Delayed emotional reactions are very much a real thing.
With respect, in the real world, that is true. But this is television. This is
telling a story, which is not the same as "depicting the way it is in the real world in realtime." Stuff has to appear on screen for it to be relevant. They have ways and tropes for telegraphing, "this character is so shocked by events that they have no real response yet."
And taking jewelry off the dead body (with a
satisfied look iirc) isn't among those ways.
Edit: I just re-watched the scene. She starts with claims she knows nothing of the crimes
1. Then moves to claiming she didn't break "your rules"

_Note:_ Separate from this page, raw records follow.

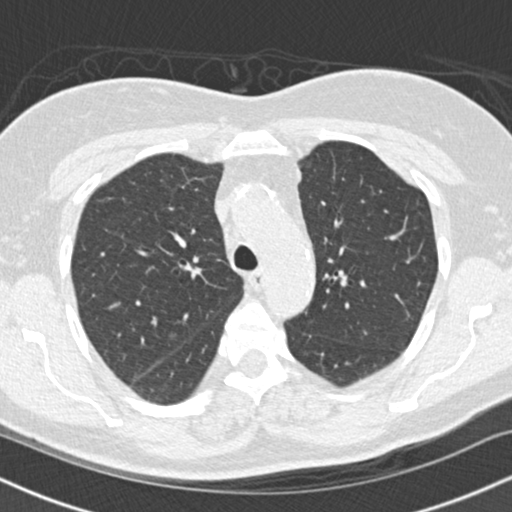
Axial slice from a low-dose chest CT screening exam. Baseline annual screen. Lung window (W 1500 / L -600 HU). 2 mm slice thickness. Slice 40 of 145 in the series. Female participant, aged 66 years at enrolment.
• Expert-annotated lung lesion, box from (x=156, y=322) to (x=187, y=354) px.
• Screening reader's record for this exam (one nodule recorded; not confirmed to be the boxed lesion): non-calcified nodule or mass ≥4 mm, right lower lobe, 10 × 8 mm, smooth margins, soft tissue attenuation.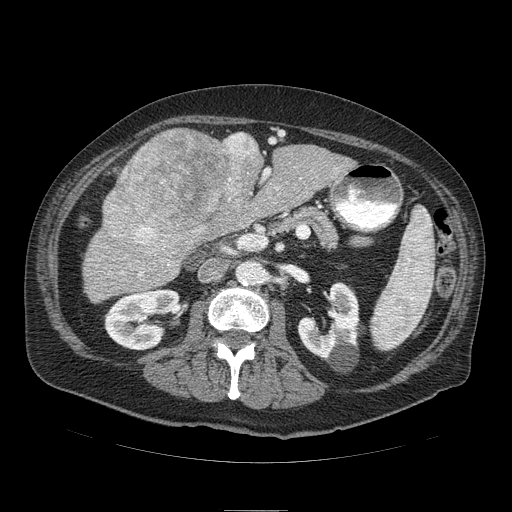
Contrast-enhanced abdominal CT (liver protocol), one axial slice; position 36 of 103 along the scan axis; soft-tissue window (W 400 / L 40 HU); 2.5 mm slice thickness; 512 × 512 image matrix. From the clinical record (not read from this slice): diagnosis: hepatocellular carcinoma (patient treated with transarterial chemoembolisation; whether this scan precedes or follows treatment is not stated here); TNM stage (as recorded): Stage-IIIA; Child-Pugh class: B; tumour differentiation: well differentiated; tumour nodularity: multinodular.
Structures marked on this image (semi-automatically segmented with operator editing):
- liver parenchyma outside the tumour (the mass and vessels are separate outlines, so this box may not span the whole liver): box from (x=84, y=128) to (x=355, y=298) px
- mass: (x=105, y=129)–(x=262, y=253)
- portal vein: (x=121, y=133)–(x=270, y=276)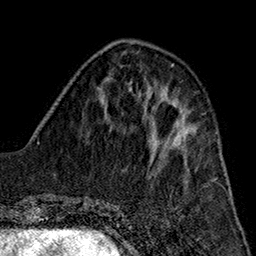
Breast MRI (dynamic contrast-enhanced), one axial slice; slice 58 of 160 in the series (ordered by position); cropped to one breast; dynamic contrast-enhanced series, time point 2 of 7 at this slice position (early post-contrast); 1.5 T; TE 2.7 ms, TR 5.1 ms; 256 × 256 image matrix. Female patient.
Annotated regions visible in this slice (semi-automatic segmentation, software-assisted and operator-edited):
- enhancing-tissue mask used for the functional tumour volume (all voxels passing the contrast-enhancement thresholds inside the analysis volume; usually the tumour): box from (x=148, y=121) to (x=197, y=149) px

2, but merely bent them. Then, after everyone but her mother is dead, she retreats to, "I can be good," effectively recognizing that she has not been good to this point.

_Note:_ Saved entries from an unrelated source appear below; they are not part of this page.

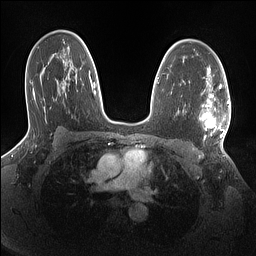
Breast MRI (dynamic contrast-enhanced), one axial slice; slice 95 of 160 in the series (ordered by position); dynamic contrast-enhanced series, time point 2 of 7 at this slice position (early post-contrast); 1.5 T; TE 1.4 ms, TR 5 ms; 1.1 mm slice thickness; 256 × 256 image matrix. Female patient.
Structures marked on this image (semi-automatic segmentation, software-assisted and operator-edited):
- enhancing-tissue mask used for the functional tumour volume (all voxels passing the contrast-enhancement thresholds inside the analysis volume; usually the tumour): bounding box (x1, y1, x2, y2) in pixels: (199, 86, 230, 140)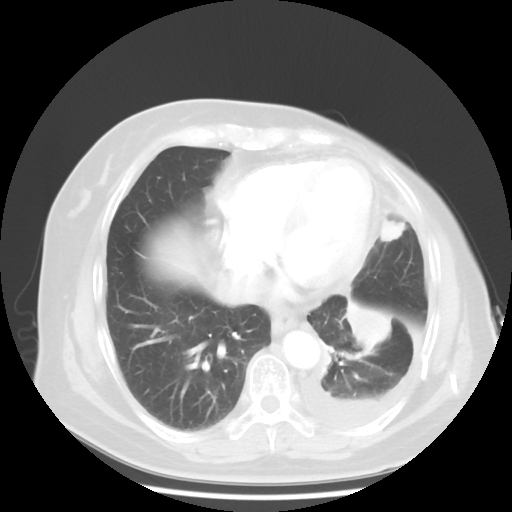
Chest CT, one axial slice; position 15 of 48 along the scan axis; reconstruction kernel STANDARD; lung window (W 1500 / L -600 HU); 5 mm slice thickness; 512 × 512 image matrix, field of view 360 × 360 mm. Female patient, age 63 years. From the clinical record (not read from this slice): clinical TNM (as recorded): T2 N0 M1.
Structures marked on this image (rectangle marked by the reading radiologist):
- lung tumour (recorded histology: adenocarcinoma): bounding box [x1, y1, x2, y2] px = [334, 295, 395, 357]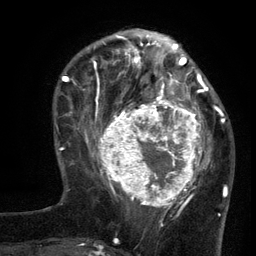
Breast MRI (dynamic contrast-enhanced), one axial slice. Slice 41 of 134 in the series (ordered by position). Cropped to one breast. Dynamic contrast-enhanced series, time point 2 of 6 at this slice position (early post-contrast). 3 T. TE 2.7 ms, TR 5.5 ms. 1.2 mm slice thickness. 256 × 256 image matrix, field of view 170 × 170 mm. Female patient.
Outlined on this slice (semi-automatically segmented with operator editing):
- enhancing-tissue mask used for the functional tumour volume (all voxels passing the contrast-enhancement thresholds inside the analysis volume; usually the tumour): box from (x=96, y=95) to (x=210, y=210) px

I don't see how this gets read as her being on teh right side of morals or ethics, or secretly a good (or even okay) person. I can only take it as a deep expectation that the writers will pull a "Gotcha!" moment for Agatha, because none of that is present in the text to date.
1. Which includes taking magics above her age and station,
and practicing the darkest of magics - so it isn't that she hasn't actually done anything yet. She used forbidden stuff.
2. Thus, positioning herself as separate from the others from whom she's been learning, which traditionally is an assertion that she's above or beyond the rule of her peers.